I want to parse recursive enum representing arithmetic expressions using Nom. I have the following code.
#[derive(Debug, PartialEq, Eq)]
enum ArithExp {
Const(i32),
Add(Rc<ArithExp>, Rc<ArithExp>),
}
#[allow(dead_code)]
fn parse_ae_const(input: &str) -> IResult<&str, ArithExp> {
let (input, (numb, _)) = pair(digit1, multispace0)(input)?;
println!("ok: {}", numb);
Ok((input, ArithExp::Const(numb.parse::<i32>().unwrap())))
}
#[allow(dead_code)]
fn parse_ae_add(input: &str) -> IResult<&str, ArithExp> {
let (input, (exp1, exp2)) = terminated(
separated_pair(parse_arithexp, tag(" + "), parse_arithexp),
multispace0,
)(input)?;
Ok((input, ArithExp::Add(Rc::new(exp1), Rc::new(exp2))))
}
#[allow(dead_code)]
fn parse_arithexp(input: &str) -> IResult<&str, ArithExp> {
alt((
parse_ae_add,
parse_ae_const,
))(input)
}
#[test]
fn arithexp1() {
assert_eq!(parse_ae_const("3"), Ok(("", ArithExp::Const(3))));
}
#[test]
fn arithexp2() {
assert_eq!(parse_arithexp("3"), Ok(("", ArithExp::Const(3))));
}
arithexp1
passes just fine, arithexp2
causes stack overflow on the other hand:
thread 'parser::tests::arithexp2' has overflowed its stack
fatal runtime error: stack overflow
It looks that parse_ae_add
causes a problem what may indicate that I'm parsing recursive enum incorrectly but I have literally no idea how to fix it.

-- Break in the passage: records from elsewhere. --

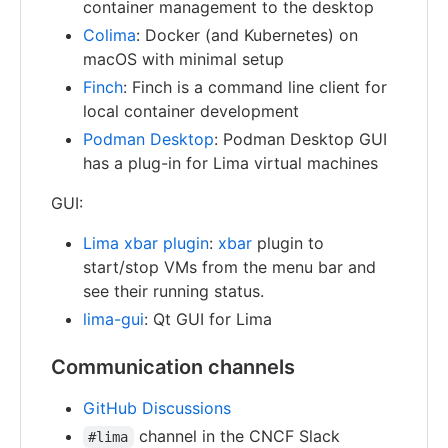
container management to the desktop
Colima
: Docker (and Kubernetes) on
macOS with minimal setup
Finch
: Finch is a command line client for
local container development
Podman Desktop
: Podman Desktop GUI
has a plug-in for Lima virtual machines
GUI:
Lima xbar plugin
:
xbar
plugin to
start/stop VMs from the menu bar and
see their running status.
lima-gui
: Qt GUI for Lima
Communication channels
GitHub Discussions
channel in the CNCF Slack
#lima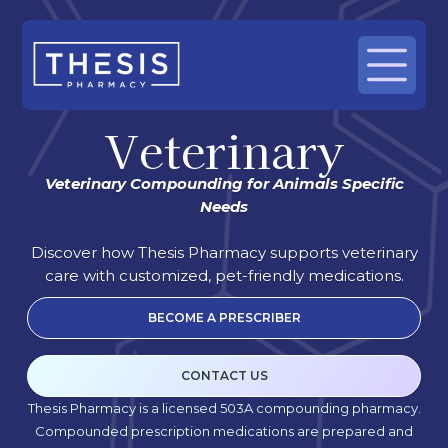
Veterinary
Veterinary Compounding for Animals Specific
Needs
Discover how Thesis Pharmacy supports veterinary
care with customized, pet-friendly medications.
BECOME A PRESCRIBER
CONTACT US
Thesis Pharmacy is a licensed 503A compounding pharmacy.
Compounded prescription medications are prepared and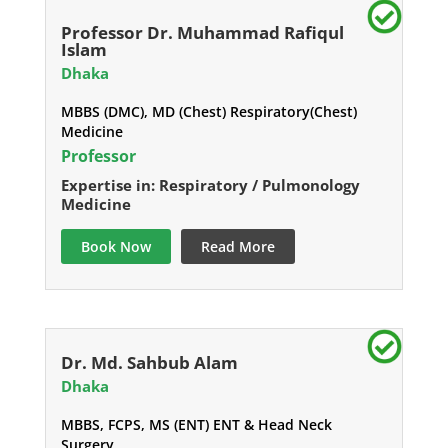
Professor Dr. Muhammad Rafiqul
Islam
Dhaka
MBBS (DMC), MD (Chest) Respiratory(Chest)
Medicine
Professor
Expertise in: Respiratory / Pulmonology
Medicine
Book Now
Read More
Dr. Md. Sahbub Alam
Dhaka
MBBS, FCPS, MS (ENT) ENT & Head Neck
Surgery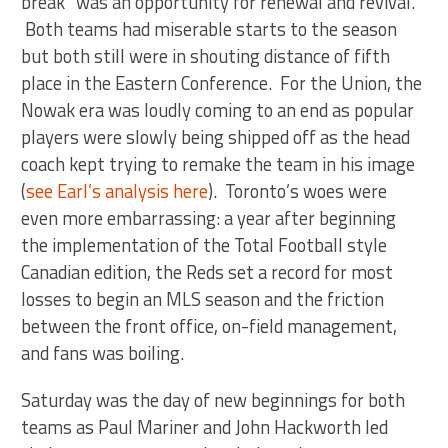
break” was an opportunity for renewal and revival.
Both teams had miserable starts to the season
but both still were in shouting distance of fifth
place in the Eastern Conference. For the Union, the
Nowak era was loudly coming to an end as popular
players were slowly being shipped off as the head
coach kept trying to remake the team in his image
(
see Earl’s analysis here
). Toronto’s woes were
even more embarrassing: a year after beginning
the implementation of the Total Football style
Canadian edition, the Reds set a record for most
losses to begin an MLS season and the friction
between the front office, on-field management,
and fans was boiling.
Saturday was the day of new beginnings for both
teams as Paul Mariner and John Hackworth led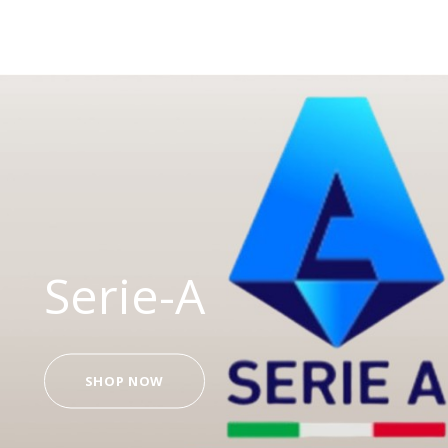
Serie-A
SHOP NOW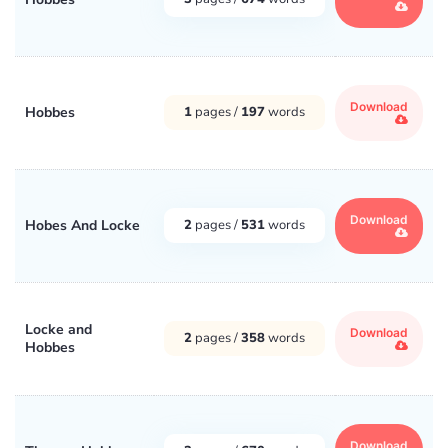
Download
Hobbes
1
pages /
197
words
Download
Hobes And Locke
2
pages /
531
words
Locke and
Download
2
pages /
358
words
Hobbes
Download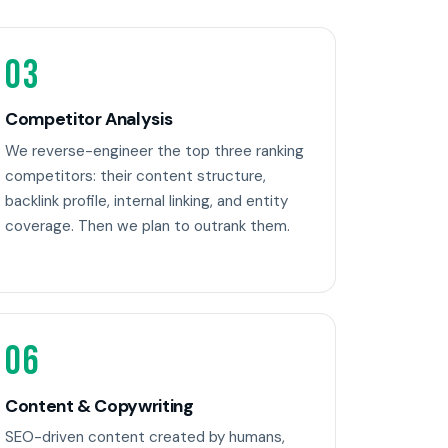
03
Competitor Analysis
We reverse-engineer the top three ranking
competitors: their content structure,
backlink profile, internal linking, and entity
coverage. Then we plan to outrank them.
06
Content & Copywriting
SEO-driven content created by humans,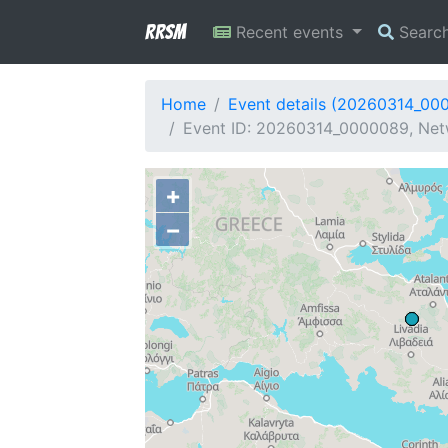
RRSM
Recent events
Searc
Home
Event details (20260314_00
Event ID: 20260314_0000089, Netw
+
−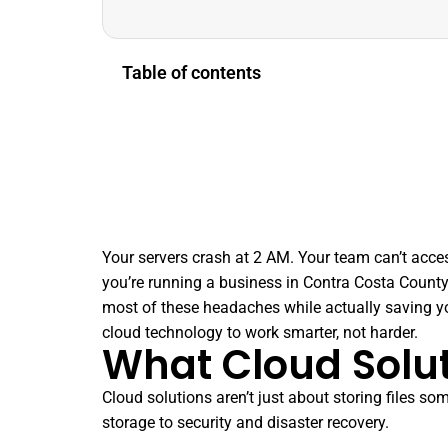
Table of contents
Your servers crash at 2 AM. Your team can’t acces
you’re running a business in Contra Costa County
most of these headaches while actually saving y
cloud technology to work smarter, not harder.
What Cloud Solut
Cloud solutions aren’t just about storing files
storage to security and disaster recovery.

As kmdreko's comment outlines, this is because parse_arithexp
calls parse_ae_add
, which immediately calls parse_arithexp
on the same input. This is called left-recursion, and is something that cannot be directly evaluated by recursive descent parsers (like this one). Instead, you must add a 'base case': instead of trying to parse ae_add -> ae_add " + " ae_add
directly, you can parse ae_add -> ae_const " + " ae_add
and achieve the same thing:
#[allow(dead_code)]
fn parse_ae_add(input: &str) -> IResult<&str, ArithExp> {
let (input, (exp1, exp2)) = terminated(
separated_pair(parse_ae_const, tag("+ "), parse_arithexp),
multispace0,
)(input)?;
Ok((input, ArithExp::Add(Rc::new(exp1), Rc::new(exp2))))
}
(Note: tag(" + ")
was changed to tag("+ ")
, because the parse_ae_const
parser consumes any whitespace after it.)